Papermaking Tradition in Central Asia: From the Introduction of the Craft in Samarkand to the Last Papermakers of the Twentieth Century
Johan Solberg holds an MFA in book arts from the University of Iowa Center for the Book. His primary fields of interest are bookbinding and papermaking, and combining scholarly inquiry with artistic craftwork. Solberg has taught various papermaking and bookbinding workshops in the United States and internationally. Solberg conducted a research trip to Uzbekistan in 2017 funded by the University of Iowa Graduate College. He is working to uncover the legacy of the early papermakers, and their contribution to the development of the craft, by making paper and examining textual sources.
The Nexus of Being and Place: Interpreting Human Origins in Handmade Paper
2016 Smithsonian Artist Research Fellow Lynn Sures is an artist working in pulp painting, artist books, and prints. Her current focus is the nexus between art and science, in which she considers the physical world and the origins of humans.

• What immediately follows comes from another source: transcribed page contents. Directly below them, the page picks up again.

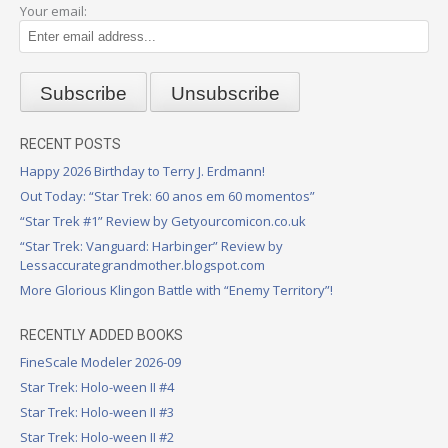
Your email:
RECENT POSTS
Happy 2026 Birthday to Terry J. Erdmann!
Out Today: “Star Trek: 60 anos em 60 momentos”
“Star Trek #1” Review by Getyourcomicon.co.uk
“Star Trek: Vanguard: Harbinger” Review by
Lessaccurategrandmother.blogspot.com
More Glorious Klingon Battle with “Enemy Territory”!
RECENTLY ADDED BOOKS
FineScale Modeler 2026-09
Star Trek: Holo-ween II #4
Star Trek: Holo-ween II #3
Star Trek: Holo-ween II #2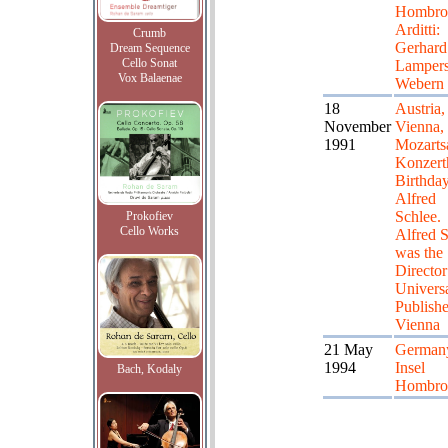
Hombroi
Arditti:
Crumb
Gerhard
Dream Sequence
Cello Sonat
Lampers
Vox Balaenae
Webern
18
Austria,
November
Vienna,
1991
Mozartsa
Konzert
Birthday
Alfred
Schlee.
Prokofiev
Cello Works
Alfred 
was the
Director
Univers
Publishe
Vienna
21 May
German
1994
Insel
Bach, Kodaly
Hombro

Sures has exhibited and created works for events in Australia, Japan, Italy; and Sri Lanka, where she was a U.S. State Department American Artist Abroad. She is founding director of the Collegiate Paper Triennial, and of the annual Fabriano Paper/Print/Book studio experience. She was guest editor of the Winter 2016 issue of Hand Papermaking, on the papermaking of Italy.
The Revival of Hand Papermaking in the USA in Late Twentieth Century
Peter Thomas is a book artist and hand papermaker with a special interest in production papermaking. He has been active in the leadership of IAPMA, the Friends of Dard Hunter, the Miniature Book Society, Book Arts Santa Cruz, and the Ukulele Club of Santa Cruz. Peter works with his wife Donna writing, illustrating, printing, and binding fine press and artist books. Together they have produced over 175 editions, many about hand papermaking or handmade paper. With Donna Thomas, he has produced the educational video, The Ergonomics of Hand Papermaking.
Elizabeth Yale (moderator) and panelists Julia Leonard and Robert Riter
Art, Science, and the Book: Historical Books as Matrices for New Works of Art
Elizabeth Yale is a lecturer in the department of history at the University of Iowa, where she teaches courses in the history of science, the history of the book, and women and gender in the early modern world. She is the author of Sociable Knowledge: Natural History and the Nation in Early Modern Europe (University of Pennsylvania Press, 2016). She is currently at work on a book exploring women’s contributions to the investigation of nature in early modern households.
Julia Leonard is a bookbinder and artist working in Iowa City, Iowa, and a faculty member at the UI Center for the Book. She creates books that pay homage to traditional book design, craft, and organizational methods. Her work often uses found and historic reference books, manuals, and histories to create new stories housed in new structures.
Robert Riter is a faculty member in the University of Alabama’s School of Library & Information Studies, where he teaches courses in archival studies, book history, and descriptive bibliography. His research explores topics related to the publication of original source materials, materiality, and the representation of information in book art.